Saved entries
[Start of Attachment]

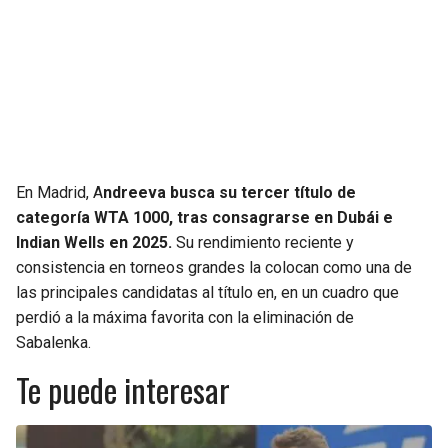
En Madrid, A
ndreeva busca su tercer título de
categoría WTA 1000, tras consagrarse en Dubái e
Indian Wells en 2025.
Su rendimiento reciente y
consistencia en torneos grandes la colocan como una de
las principales candidatas al título en, en un cuadro que
perdió a la máxima favorita con la eliminación de
Sabalenka.
Te puede interesar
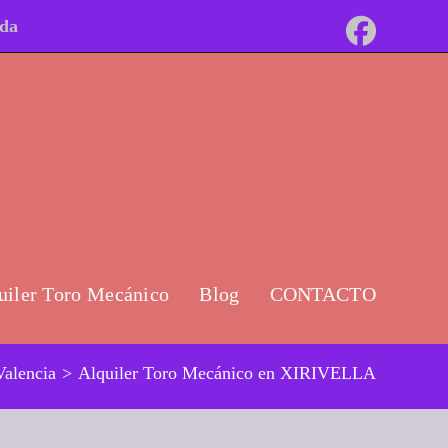
ida
uiler Toro Mecánico
Blog
CONTACTO
Valencia
>
Alquiler Toro Mecánico en XIRIVELLA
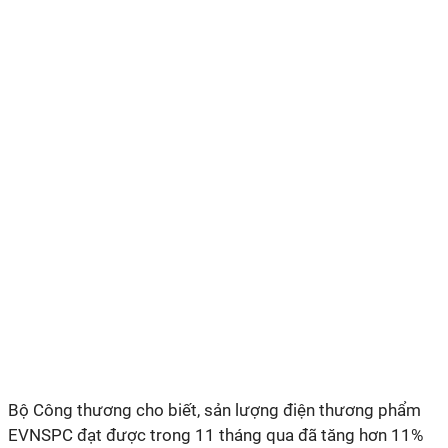
Bộ Công thương cho biết, sản lượng điện thương phẩm
EVNSPC đạt được trong 11 tháng qua đã tăng hơn 11%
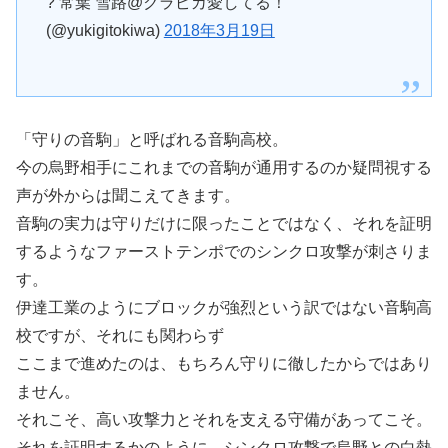
? 常葉 雪路@クラピカ愛してる！
(@yukigitokiwa)
2018年3月19日
「守りの音駒」と呼ばれる音駒高校。
今の烏野相手にこれまでの音駒が通用するのか疑問視する
声が外からは聞こえてきます。
音駒の実力は守りだけに限ったことではなく、それを証明
するようなファーストテンポでのシンクロ攻撃が刺さりま
す。
伊達工業のようにブロックが強烈という訳ではない音駒高
校ですが、それにも関わらず
ここまで進めたのは、もちろん守りに徹したからではあり
ません。
それこそ、高い攻撃力とそれを支える守備があってこそ。
それを証明するかのように、シンクロ攻撃で烏野との白熱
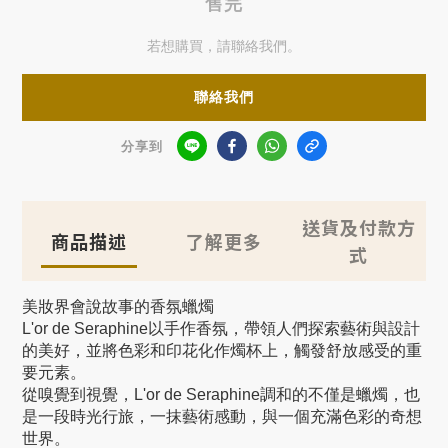
售完
若想購買，請聯絡我們。
聯絡我們
分享到
送貨及付款方
商品描述
了解更多
式
美妝界會說故事的香氛蠟燭
L'or de Seraphine以手作香氛，帶領人們探索藝術與設計
的美好，並將色彩和印花化作燭杯上，觸發舒放感受的重
要元素。
從嗅覺到視覺，L'or de Seraphine調和的不僅是蠟燭，也
是一段時光行旅，一抹藝術感動，與一個充滿色彩的奇想
世界。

[End of Attachment]

[WHAT YOU SHOULD DO]
Print verbatim the lines of the rows from the line containing "Bộ Công thương" through the final line of the rows, including both ends. Leave the pictures out of your answer.

[SOLUTION TO THE EXERCISE]
Bộ Công thương cho biết, sản lượng điện thương phẩm
EVNSPC đạt được trong 11 tháng qua đã tăng hơn 11%
? 常葉 雪路@クラピカ愛してる！
(@yukigitokiwa)
2018年3月19日
「守りの音駒」と呼ばれる音駒高校。
今の烏野相手にこれまでの音駒が通用するのか疑問視する
声が外からは聞こえてきます。
音駒の実力は守りだけに限ったことではなく、それを証明
するようなファーストテンポでのシンクロ攻撃が刺さりま
す。
伊達工業のようにブロックが強烈という訳ではない音駒高
校ですが、それにも関わらず
ここまで進めたのは、もちろん守りに徹したからではあり
ません。
それこそ、高い攻撃力とそれを支える守備があってこそ。
それを証明するかのように、シンクロ攻撃で烏野との白熱
售完
若想購買，請聯絡我們。
聯絡我們
分享到
送貨及付款方
商品描述
了解更多
式
美妝界會說故事的香氛蠟燭
L'or de Seraphine以手作香氛，帶領人們探索藝術與設計
的美好，並將色彩和印花化作燭杯上，觸發舒放感受的重
要元素。
從嗅覺到視覺，L'or de Seraphine調和的不僅是蠟燭，也
是一段時光行旅，一抹藝術感動，與一個充滿色彩的奇想
世界。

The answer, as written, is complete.